Extracted information Block Start

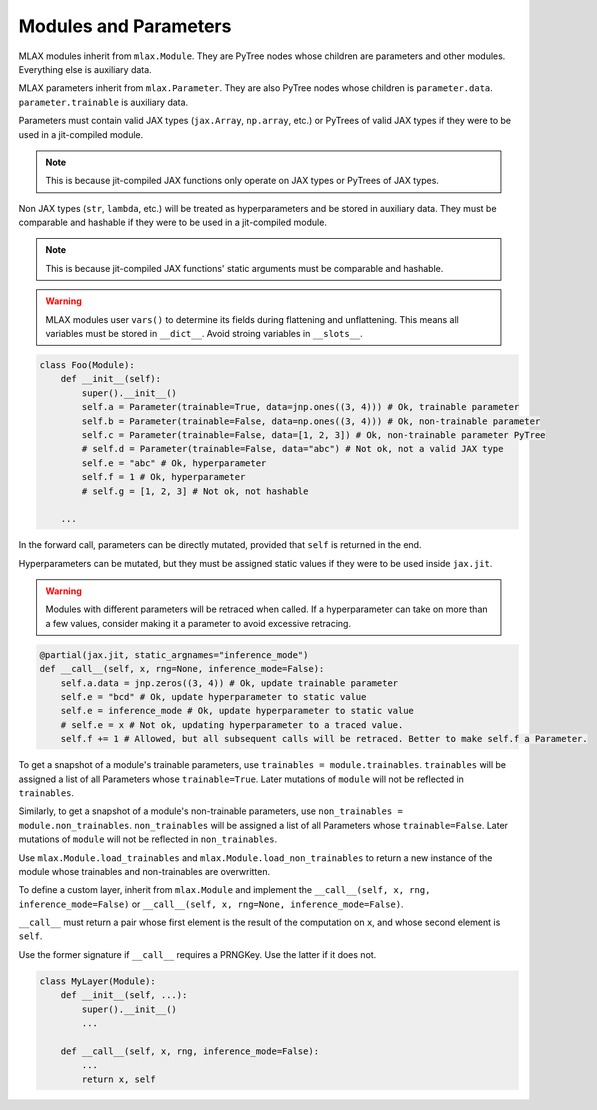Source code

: Modules and Parameters
======================

MLAX modules inherit from ``mlax.Module``. They are PyTree nodes whose children
are parameters and other modules. Everything else is auxiliary data.

MLAX parameters inherit from ``mlax.Parameter``. They are also PyTree nodes
whose children is ``parameter.data``. ``parameter.trainable`` is auxiliary data.

Parameters must contain valid JAX types (``jax.Array``, ``np.array``, etc.) or
PyTrees of valid JAX types if they were to be used in a jit-compiled module.

.. note::
    This is because jit-compiled JAX functions only operate on JAX types or
    PyTrees of JAX types.

Non JAX types (``str``, ``lambda``, etc.) will be treated as hyperparameters and
be stored in auxiliary data. They must be comparable and hashable if they were
to be used in a jit-compiled module.

.. note::
    This is because jit-compiled JAX functions' static arguments must be
    comparable and hashable.

.. warning::
    MLAX modules user ``vars()`` to determine its fields during flattening and
    unflattening. This means all variables must be stored in ``__dict__``.
    Avoid stroing variables in ``__slots__``.

.. code-block:: python

    class Foo(Module):
        def __init__(self):
            super().__init__()
            self.a = Parameter(trainable=True, data=jnp.ones((3, 4))) # Ok, trainable parameter
            self.b = Parameter(trainable=False, data=np.ones((3, 4))) # Ok, non-trainable parameter
            self.c = Parameter(trainable=False, data=[1, 2, 3]) # Ok, non-trainable parameter PyTree
            # self.d = Parameter(trainable=False, data="abc") # Not ok, not a valid JAX type
            self.e = "abc" # Ok, hyperparameter
            self.f = 1 # Ok, hyperparameter
            # self.g = [1, 2, 3] # Not ok, not hashable

        ...
    
In the forward call, parameters can be directly mutated, provided that ``self``
is returned in the end.

Hyperparameters can be mutated, but they must be assigned static values if they
were to be used inside ``jax.jit``.

.. warning::
    Modules with different parameters will be retraced when called. If a
    hyperparameter can take on more than a few values, consider making it a
    parameter to avoid excessive retracing.

.. code-block:: python

        @partial(jax.jit, static_argnames="inference_mode")
        def __call__(self, x, rng=None, inference_mode=False):
            self.a.data = jnp.zeros((3, 4)) # Ok, update trainable parameter
            self.e = "bcd" # Ok, update hyperparameter to static value
            self.e = inference_mode # Ok, update hyperparameter to static value
            # self.e = x # Not ok, updating hyperparameter to a traced value.
            self.f += 1 # Allowed, but all subsequent calls will be retraced. Better to make self.f a Parameter.

To get a snapshot of a module's trainable parameters, use
``trainables = module.trainables``. ``trainables`` will be assigned a list of
all Parameters whose ``trainable=True``. Later mutations of ``module`` will not
be reflected in ``trainables``.

Similarly, to get a snapshot of a module's non-trainable parameters, use
``non_trainables = module.non_trainables``. ``non_trainables`` will be assigned
a list of all Parameters whose ``trainable=False``. Later mutations of
``module`` will not be reflected in ``non_trainables``.

Use ``mlax.Module.load_trainables`` and ``mlax.Module.load_non_trainables`` to
return a new instance of the module whose trainables and non-trainables are
overwritten.

To define a custom layer, inherit from ``mlax.Module`` and implement the
``__call__(self, x, rng, inference_mode=False)`` or
``__call__(self, x, rng=None, inference_mode=False)``.

``__call__`` must return a pair whose first element is the result of the
computation on ``x``, and whose second element is ``self``.

Use the former signature if ``__call__`` requires a PRNGKey. Use the latter if
it does not.

.. code-block:: python

    class MyLayer(Module):
        def __init__(self, ...):
            super().__init__()
            ...
        
        def __call__(self, x, rng, inference_mode=False):
            ...
            return x, self
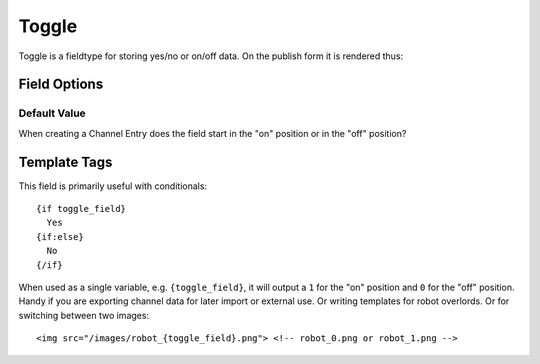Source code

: ######
Toggle
######

Toggle is a fieldtype for storing yes/no or on/off data. On the publish form it
is rendered thus:

.. figure:: ../images/toggle_fieldtype.gif

*************
Field Options
*************

Default Value
=============

When creating a Channel Entry does the field start in the "on" position or in
the "off" position?

*************
Template Tags
*************

This field is primarily useful with conditionals::

  {if toggle_field}
    Yes
  {if:else}
    No
  {/if}

When used as a single variable, e.g. ``{toggle_field}``, it will output a ``1`` for the "on" position and ``0`` for the "off" position. Handy if you are exporting channel data for later import or external use. Or writing templates for robot overlords. Or for switching between two images::

  <img src="/images/robot_{toggle_field}.png"> <!-- robot_0.png or robot_1.png -->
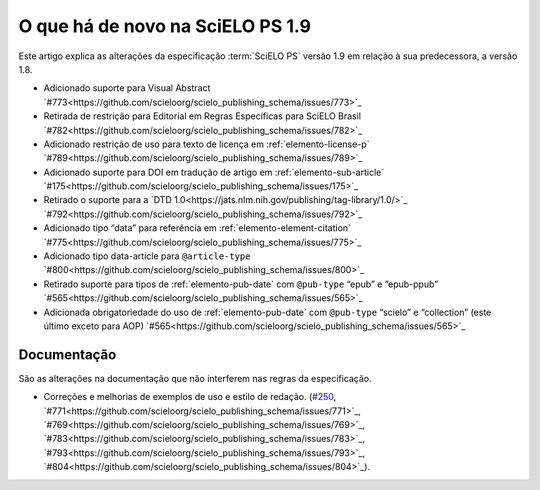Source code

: O que há de novo na SciELO PS 1.9
=================================


Este artigo explica as alterações da especificação :term:`SciELO PS` versão 1.9 em relação à sua predecessora, 
a versão 1.8.


* Adicionado suporte para Visual Abstract `#773<https://github.com/scieloorg/scielo_publishing_schema/issues/773>`_
* Retirada de restrição para Editorial em Regras Específicas para SciELO Brasil `#782<https://github.com/scieloorg/scielo_publishing_schema/issues/782>`_
* Adicionado restrição de uso para texto de licença em :ref:`elemento-license-p` `#789<https://github.com/scieloorg/scielo_publishing_schema/issues/789>`_
* Adicionado suporte para DOI em tradução de artigo em :ref:`elemento-sub-article` `#175<https://github.com/scieloorg/scielo_publishing_schema/issues/175>`_
* Retirado o suporte para a `DTD 1.0<https://jats.nlm.nih.gov/publishing/tag-library/1.0/>`_ `#792<https://github.com/scieloorg/scielo_publishing_schema/issues/792>`_
* Adicionado tipo “data” para referência em :ref:`elemento-element-citation` `#775<https://github.com/scieloorg/scielo_publishing_schema/issues/775>`_
* Adicionado tipo data-article para ``@article-type`` `#800<https://github.com/scieloorg/scielo_publishing_schema/issues/800>`_
* Retirado suporte para tipos de :ref:`elemento-pub-date` com ``@pub-type`` “epub” e ”epub-ppub” `#565<https://github.com/scieloorg/scielo_publishing_schema/issues/565>`_
* Adicionada obrigatoriedade do uso de :ref:`elemento-pub-date` com ``@pub-type`` “scielo” e “collection” (este último exceto para AOP) `#565<https://github.com/scieloorg/scielo_publishing_schema/issues/565>`_


 
Documentação
------------

São as alterações na documentação que não interferem nas regras da especificação.

* Correções e melhorias de exemplos de uso e estilo de redação. (`#250 <https://github.com/scieloorg/scielo_publishing_schema/issues/250>`_, `#771<https://github.com/scieloorg/scielo_publishing_schema/issues/771>`_, `#769<https://github.com/scieloorg/scielo_publishing_schema/issues/769>`_, `#783<https://github.com/scieloorg/scielo_publishing_schema/issues/783>`_, `#793<https://github.com/scieloorg/scielo_publishing_schema/issues/793>`_, `#804<https://github.com/scieloorg/scielo_publishing_schema/issues/804>`_).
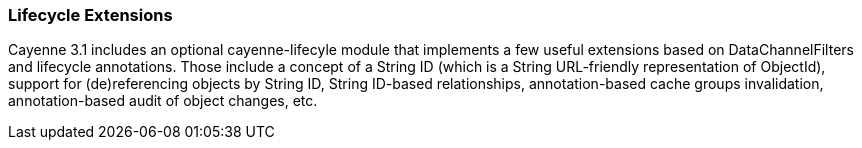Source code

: // Licensed to the Apache Software Foundation (ASF) under one or more
// contributor license agreements. See the NOTICE file distributed with
// this work for additional information regarding copyright ownership.
// The ASF licenses this file to you under the Apache License, Version
// 2.0 (the "License"); you may not use this file except in compliance
// with the License. You may obtain a copy of the License at
//
// http://www.apache.org/licenses/LICENSE-2.0 Unless required by
// applicable law or agreed to in writing, software distributed under the
// License is distributed on an "AS IS" BASIS, WITHOUT WARRANTIES OR
// CONDITIONS OF ANY KIND, either express or implied. See the License for
// the specific language governing permissions and limitations under the
// License.

=== Lifecycle Extensions

Cayenne 3.1 includes an optional cayenne-lifecyle module that implements a few useful extensions based on DataChannelFilters and lifecycle annotations. Those include a concept of a String ID (which is a String URL-friendly representation of ObjectId), support for (de)referencing objects by String ID, String ID-based relationships, annotation-based cache groups invalidation, annotation-based audit of object changes, etc.

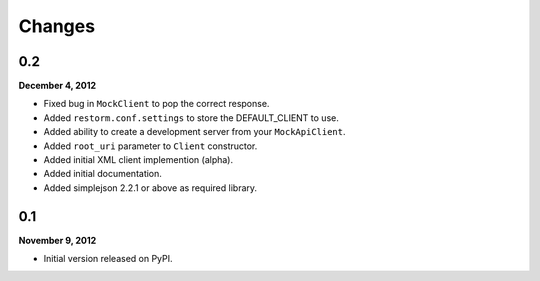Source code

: Changes
=======

0.2
---
**December 4, 2012**

- Fixed bug in ``MockClient`` to pop the correct response.
- Added ``restorm.conf.settings`` to store the DEFAULT_CLIENT to use.
- Added ability to create a development server from your ``MockApiClient``.
- Added ``root_uri`` parameter to ``Client`` constructor.
- Added initial XML client implemention (alpha).
- Added initial documentation.
- Added simplejson 2.2.1 or above as required library.

0.1
---
**November 9, 2012**

- Initial version released on PyPI.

Extracted information Block End

§ Exercise details
Scan the records for the string "hashable" and report each line where it occurs.

§ Answer box
be stored in auxiliary data. They must be comparable and hashable if they were
    comparable and hashable.
            # self.g = [1, 2, 3] # Not ok, not hashable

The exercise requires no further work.